In an interview, Substack co-founder Hamish McKenzie said it was incorrect to associate Substack with other media and technology companies that have scaled back newsletter products. He said the company was more like tech platforms like Twitch and OnlyFans, which connect creators to financial backers through a variety of formats including podcasts, not just email.
“Substack’s secret blend enables a sense of ownership and independence for the creator or writer, and is expressed through the direct relationship they have with their audience,” said Mr. McKenzie. “E-mail is a useful means to this end, but it is not the end.”
Substack, like other privately owned newsletter startups, does not publicly disclose its finances or earnings forecasts, but people familiar with the matter said in May that Revenue was about $9 million in 2021.
New participants also stay away from email after trying the format. Zestworld, a digital comics platform, Initially similar to itself On Substack, email storyboards from signed creators to exclusive deals. But when user growth stalled a quarter after the start of the service, Zestworld realized that email wasn’t a natural environment for entertaining content and switched to posting on its website. Since then, Chris Gilberty, CEO of Zestworld, said growth has bounced back.

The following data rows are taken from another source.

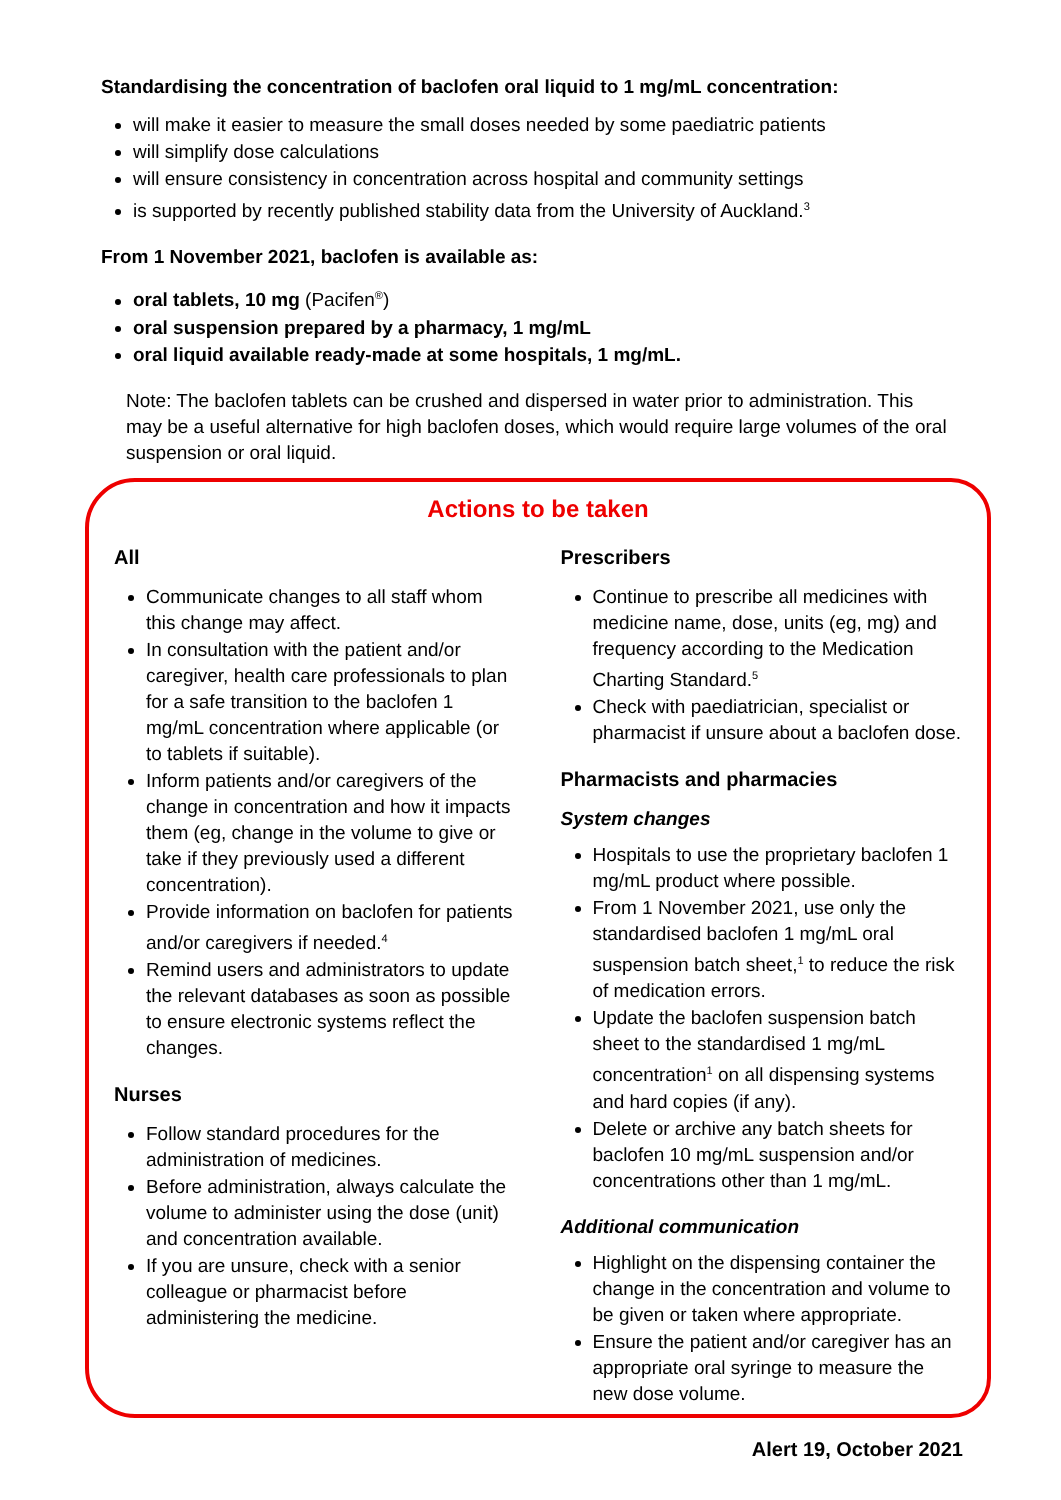Standardising the concentration of baclofen oral liquid to 1 mg/mL concentration:
will make it easier to measure the small doses needed by some paediatric patients
will simplify dose calculations
will ensure consistency in concentration across hospital and community settings
is supported by recently published stability data from the University of Auckland.<sup>3</sup>
From 1 November 2021, baclofen is available as:
oral tablets, 10 mg (Pacifen<sup>®</sup>)
oral suspension prepared by a pharmacy, 1 mg/mL
oral liquid available ready-made at some hospitals, 1 mg/mL.
Note: The baclofen tablets can be crushed and dispersed in water prior to administration. This may be a useful alternative for high baclofen doses, which would require large volumes of the oral suspension or oral liquid.
Actions to be taken
All
Communicate changes to all staff whom this change may affect.
In consultation with the patient and/or caregiver, health care professionals to plan for a safe transition to the baclofen 1 mg/mL concentration where applicable (or to tablets if suitable).
Inform patients and/or caregivers of the change in concentration and how it impacts them (eg, change in the volume to give or take if they previously used a different concentration).
Provide information on baclofen for patients and/or caregivers if needed.<sup>4</sup>
Remind users and administrators to update the relevant databases as soon as possible to ensure electronic systems reflect the changes.
Nurses
Follow standard procedures for the administration of medicines.
Before administration, always calculate the volume to administer using the dose (unit) and concentration available.
If you are unsure, check with a senior colleague or pharmacist before administering the medicine.
Prescribers
Continue to prescribe all medicines with medicine name, dose, units (eg, mg) and frequency according to the Medication Charting Standard.<sup>5</sup>
Check with paediatrician, specialist or pharmacist if unsure about a baclofen dose.
Pharmacists and pharmacies
System changes
Hospitals to use the proprietary baclofen 1 mg/mL product where possible.
From 1 November 2021, use only the standardised baclofen 1 mg/mL oral suspension batch sheet,<sup>1</sup> to reduce the risk of medication errors.
Update the baclofen suspension batch sheet to the standardised 1 mg/mL concentration<sup>1</sup> on all dispensing systems and hard copies (if any).
Delete or archive any batch sheets for baclofen 10 mg/mL suspension and/or concentrations other than 1 mg/mL.
Additional communication
Highlight on the dispensing container the change in the concentration and volume to be given or taken where appropriate.
Ensure the patient and/or caregiver has an appropriate oral syringe to measure the new dose volume.
Alert 19, October 2021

“It’s really hard to control the user experience over email,” Gillibert said. “You can’t do a lot of rich and interactive things.”

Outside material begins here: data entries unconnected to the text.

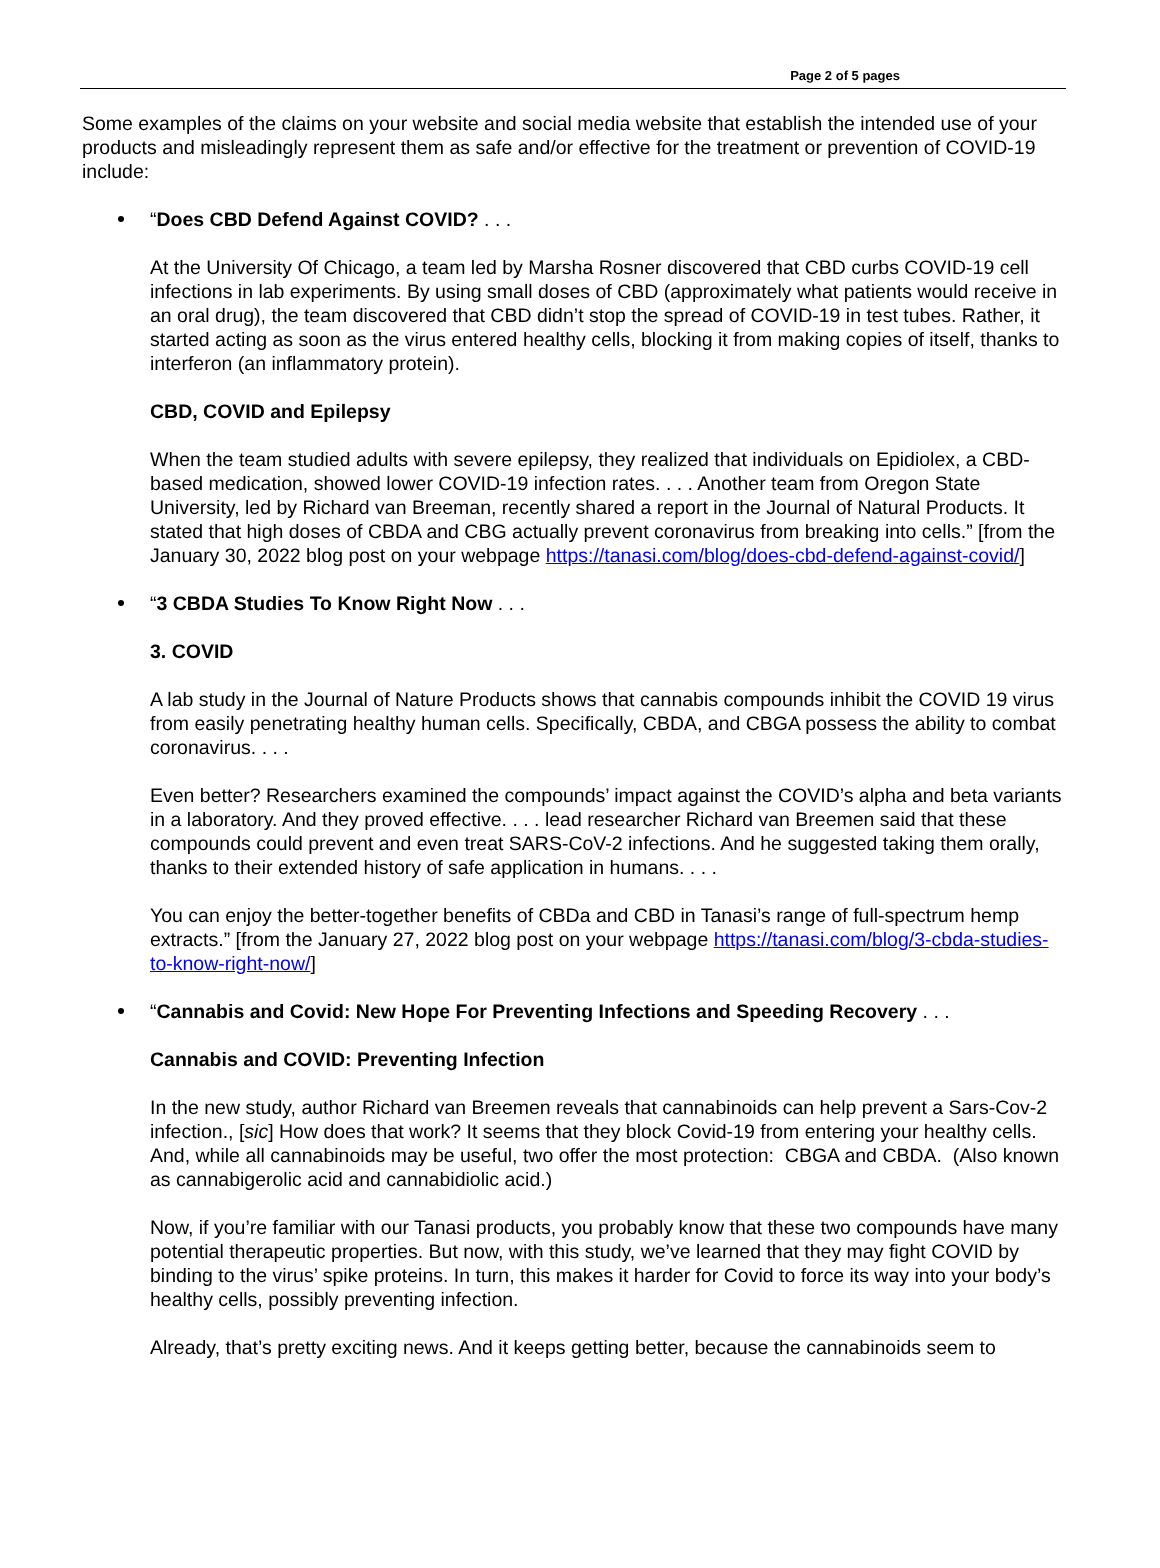Page 2 of 5 pages
Some examples of the claims on your website and social media website that establish the intended use of your products and misleadingly represent them as safe and/or effective for the treatment or prevention of COVID-19 include:
“Does CBD Defend Against COVID? . . .
At the University Of Chicago, a team led by Marsha Rosner discovered that CBD curbs COVID-19 cell infections in lab experiments. By using small doses of CBD (approximately what patients would receive in an oral drug), the team discovered that CBD didn’t stop the spread of COVID-19 in test tubes. Rather, it started acting as soon as the virus entered healthy cells, blocking it from making copies of itself, thanks to interferon (an inflammatory protein).
CBD, COVID and Epilepsy
When the team studied adults with severe epilepsy, they realized that individuals on Epidiolex, a CBD-based medication, showed lower COVID-19 infection rates. . . . Another team from Oregon State University, led by Richard van Breeman, recently shared a report in the Journal of Natural Products. It stated that high doses of CBDA and CBG actually prevent coronavirus from breaking into cells.” [from the January 30, 2022 blog post on your webpage https://tanasi.com/blog/does-cbd-defend-against-covid/]
“3 CBDA Studies To Know Right Now . . .
3. COVID
A lab study in the Journal of Nature Products shows that cannabis compounds inhibit the COVID 19 virus from easily penetrating healthy human cells. Specifically, CBDA, and CBGA possess the ability to combat coronavirus. . . .
Even better? Researchers examined the compounds’ impact against the COVID’s alpha and beta variants in a laboratory. And they proved effective. . . . lead researcher Richard van Breemen said that these compounds could prevent and even treat SARS-CoV-2 infections. And he suggested taking them orally, thanks to their extended history of safe application in humans. . . .
You can enjoy the better-together benefits of CBDa and CBD in Tanasi’s range of full-spectrum hemp extracts.” [from the January 27, 2022 blog post on your webpage https://tanasi.com/blog/3-cbda-studies-to-know-right-now/]
“Cannabis and Covid: New Hope For Preventing Infections and Speeding Recovery . . .
Cannabis and COVID: Preventing Infection
In the new study, author Richard van Breemen reveals that cannabinoids can help prevent a Sars-Cov-2 infection., [sic] How does that work? It seems that they block Covid-19 from entering your healthy cells. And, while all cannabinoids may be useful, two offer the most protection: CBGA and CBDA. (Also known as cannabigerolic acid and cannabidiolic acid.)
Now, if you’re familiar with our Tanasi products, you probably know that these two compounds have many potential therapeutic properties. But now, with this study, we’ve learned that they may fight COVID by binding to the virus’ spike proteins. In turn, this makes it harder for Covid to force its way into your body’s healthy cells, possibly preventing infection.
Already, that’s pretty exciting news. And it keeps getting better, because the cannabinoids seem to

This does not mean that the newsletters will be out any time soon. Some companies have found success with the format. Puck, a newsletter media company with close to 20,000 paid subscribers, recently held talks with potential investors with the goal of raising about $15 million with a valuation of at least $75 million, two people who requested anonymity to discuss the secret conversations said.

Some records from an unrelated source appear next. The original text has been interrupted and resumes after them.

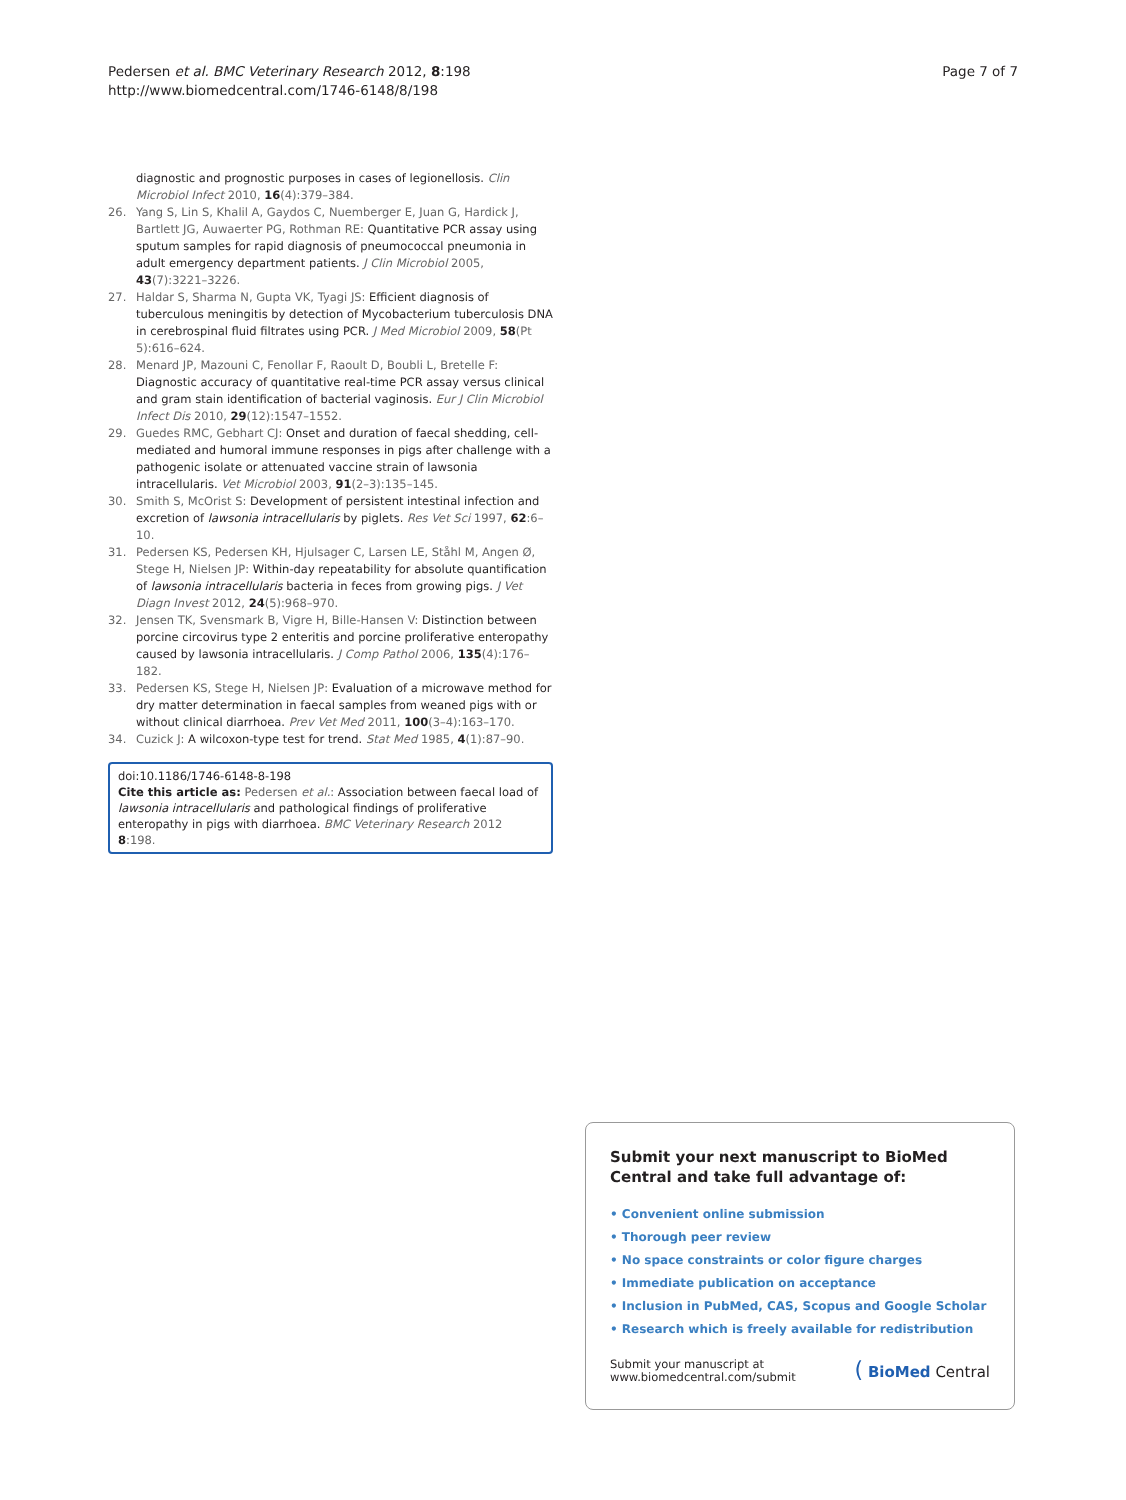Pedersen et al. BMC Veterinary Research 2012, 8:198
http://www.biomedcentral.com/1746-6148/8/198
Page 7 of 7
diagnostic and prognostic purposes in cases of legionellosis. Clin Microbiol Infect 2010, 16(4):379–384.
26. Yang S, Lin S, Khalil A, Gaydos C, Nuemberger E, Juan G, Hardick J, Bartlett JG, Auwaerter PG, Rothman RE: Quantitative PCR assay using sputum samples for rapid diagnosis of pneumococcal pneumonia in adult emergency department patients. J Clin Microbiol 2005, 43(7):3221–3226.
27. Haldar S, Sharma N, Gupta VK, Tyagi JS: Efficient diagnosis of tuberculous meningitis by detection of Mycobacterium tuberculosis DNA in cerebrospinal fluid filtrates using PCR. J Med Microbiol 2009, 58(Pt 5):616–624.
28. Menard JP, Mazouni C, Fenollar F, Raoult D, Boubli L, Bretelle F: Diagnostic accuracy of quantitative real-time PCR assay versus clinical and gram stain identification of bacterial vaginosis. Eur J Clin Microbiol Infect Dis 2010, 29(12):1547–1552.
29. Guedes RMC, Gebhart CJ: Onset and duration of faecal shedding, cell-mediated and humoral immune responses in pigs after challenge with a pathogenic isolate or attenuated vaccine strain of lawsonia intracellularis. Vet Microbiol 2003, 91(2–3):135–145.
30. Smith S, McOrist S: Development of persistent intestinal infection and excretion of lawsonia intracellularis by piglets. Res Vet Sci 1997, 62:6–10.
31. Pedersen KS, Pedersen KH, Hjulsager C, Larsen LE, Ståhl M, Angen Ø, Stege H, Nielsen JP: Within-day repeatability for absolute quantification of lawsonia intracellularis bacteria in feces from growing pigs. J Vet Diagn Invest 2012, 24(5):968–970.
32. Jensen TK, Svensmark B, Vigre H, Bille-Hansen V: Distinction between porcine circovirus type 2 enteritis and porcine proliferative enteropathy caused by lawsonia intracellularis. J Comp Pathol 2006, 135(4):176–182.
33. Pedersen KS, Stege H, Nielsen JP: Evaluation of a microwave method for dry matter determination in faecal samples from weaned pigs with or without clinical diarrhoea. Prev Vet Med 2011, 100(3–4):163–170.
34. Cuzick J: A wilcoxon-type test for trend. Stat Med 1985, 4(1):87–90.
doi:10.1186/1746-6148-8-198
Cite this article as: Pedersen et al.: Association between faecal load of lawsonia intracellularis and pathological findings of proliferative enteropathy in pigs with diarrhoea. BMC Veterinary Research 2012 8:198.
Submit your next manuscript to BioMed Central and take full advantage of:
• Convenient online submission
• Thorough peer review
• No space constraints or color figure charges
• Immediate publication on acceptance
• Inclusion in PubMed, CAS, Scopus and Google Scholar
• Research which is freely available for redistribution
Submit your manuscript at
www.biomedcentral.com/submit
( BioMed Central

Puck co-founder John Kelly said subscription newsletters were part of a new publishing paradigm, and compared them to magazines in their heyday.
“If you look at the history of the magazine industry, it was a business with a total addressable market in the tens of billions of dollars focused on creative affinity-based products that people signed up for because they absolutely loved it,” he said.
Mr. Kelly said Puck’s paid subscriptions grew at an average of 20 per cent per month, but declined to comment on any money-raising talks, the company’s profits or its goals.
Mailgun, the email delivery service used by Substack and Ghost, said the online publishing industry has more than quadrupled its sending volume in the past two years. A company spokesperson said The New York Times continues to add its offerings to its newsletters to subscribers, including one written by restaurant critic Pete Wells that began this week and another written by opinion columnist Ross Douthat is coming soon.
Many writers continue to benefit from the rush of enthusiasm around newsletters. Emily Nunn, a food writer who has worked for The New Yorker and The Chicago Tribune, writes a twice-weekly newsletter focusing on the salad that made more than $20,000 in March 2021, a month after it began charging subscribers. Signups have steadily increased since then, Ms. Noun said in her newsletter, oath of powerShe made more money than any of her previous jobs in journalism.
“The salary you get in the papers rarely jumps,” said Ms. Nunn, who took an advance from Substack. “You can win a Pulitzer, and they don’t say, ‘That’s a big part of the change. Thank you for being yourself.'”
Axios co-founder Jim VandeHei said his company’s newsletter engagement has been higher than ever, especially among influential readers.
“But I’m sure the market for bad newsletters that few people read has collapsed,” said Mr VandeHei. “It’s not the height of newsletters – it’s the end of weak newsletters.”
“Web maven. Infuriatingly humble beer geek. Bacon fanatic. Typical creator. Music expert.”